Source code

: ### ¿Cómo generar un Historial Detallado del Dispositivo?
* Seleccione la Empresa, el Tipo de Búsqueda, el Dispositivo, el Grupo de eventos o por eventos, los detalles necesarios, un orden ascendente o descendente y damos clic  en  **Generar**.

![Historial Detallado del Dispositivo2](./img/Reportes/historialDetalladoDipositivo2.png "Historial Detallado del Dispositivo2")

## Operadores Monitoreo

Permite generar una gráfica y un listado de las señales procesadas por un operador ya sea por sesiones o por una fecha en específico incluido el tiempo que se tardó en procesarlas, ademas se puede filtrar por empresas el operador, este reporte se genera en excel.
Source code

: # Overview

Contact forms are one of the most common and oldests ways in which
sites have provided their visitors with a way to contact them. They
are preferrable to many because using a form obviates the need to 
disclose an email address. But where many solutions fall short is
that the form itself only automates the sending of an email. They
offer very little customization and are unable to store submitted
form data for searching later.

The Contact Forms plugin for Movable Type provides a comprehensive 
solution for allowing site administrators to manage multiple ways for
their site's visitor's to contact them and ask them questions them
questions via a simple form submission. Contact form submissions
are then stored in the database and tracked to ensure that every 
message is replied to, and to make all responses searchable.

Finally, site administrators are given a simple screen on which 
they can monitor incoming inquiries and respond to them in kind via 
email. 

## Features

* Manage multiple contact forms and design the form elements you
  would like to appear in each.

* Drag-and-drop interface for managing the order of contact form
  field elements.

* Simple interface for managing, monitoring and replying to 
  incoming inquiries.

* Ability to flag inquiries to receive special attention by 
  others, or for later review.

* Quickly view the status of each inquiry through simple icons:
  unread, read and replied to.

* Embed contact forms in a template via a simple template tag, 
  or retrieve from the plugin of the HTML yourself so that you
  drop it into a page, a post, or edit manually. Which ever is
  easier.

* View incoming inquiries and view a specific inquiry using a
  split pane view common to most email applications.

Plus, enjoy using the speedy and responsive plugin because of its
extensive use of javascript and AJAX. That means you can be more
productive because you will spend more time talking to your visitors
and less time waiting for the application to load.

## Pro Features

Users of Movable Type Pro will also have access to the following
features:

....

Each record is to be retyped exactly as it appears.

Source code

: ### ¿Cómo generar un Historial Detallado del Dispositivo?
* Seleccione la Empresa, el Tipo de Búsqueda, el Dispositivo, el Grupo de eventos o por eventos, los detalles necesarios, un orden ascendente o descendente y damos clic  en  **Generar**.

![Historial Detallado del Dispositivo2](./img/Reportes/historialDetalladoDipositivo2.png "Historial Detallado del Dispositivo2")

## Operadores Monitoreo

Permite generar una gráfica y un listado de las señales procesadas por un operador ya sea por sesiones o por una fecha en específico incluido el tiempo que se tardó en procesarlas, ademas se puede filtrar por empresas el operador, este reporte se genera en excel.
Source code

: # Overview

Contact forms are one of the most common and oldests ways in which
sites have provided their visitors with a way to contact them. They
are preferrable to many because using a form obviates the need to 
disclose an email address. But where many solutions fall short is
that the form itself only automates the sending of an email. They
offer very little customization and are unable to store submitted
form data for searching later.

The Contact Forms plugin for Movable Type provides a comprehensive 
solution for allowing site administrators to manage multiple ways for
their site's visitor's to contact them and ask them questions them
questions via a simple form submission. Contact form submissions
are then stored in the database and tracked to ensure that every 
message is replied to, and to make all responses searchable.

Finally, site administrators are given a simple screen on which 
they can monitor incoming inquiries and respond to them in kind via 
email. 

## Features

* Manage multiple contact forms and design the form elements you
  would like to appear in each.

* Drag-and-drop interface for managing the order of contact form
  field elements.

* Simple interface for managing, monitoring and replying to 
  incoming inquiries.

* Ability to flag inquiries to receive special attention by 
  others, or for later review.

* Quickly view the status of each inquiry through simple icons:
  unread, read and replied to.

* Embed contact forms in a template via a simple template tag, 
  or retrieve from the plugin of the HTML yourself so that you
  drop it into a page, a post, or edit manually. Which ever is
  easier.

* View incoming inquiries and view a specific inquiry using a
  split pane view common to most email applications.

Plus, enjoy using the speedy and responsive plugin because of its
extensive use of javascript and AJAX. That means you can be more
productive because you will spend more time talking to your visitors
and less time waiting for the application to load.

## Pro Features

Users of Movable Type Pro will also have access to the following
features:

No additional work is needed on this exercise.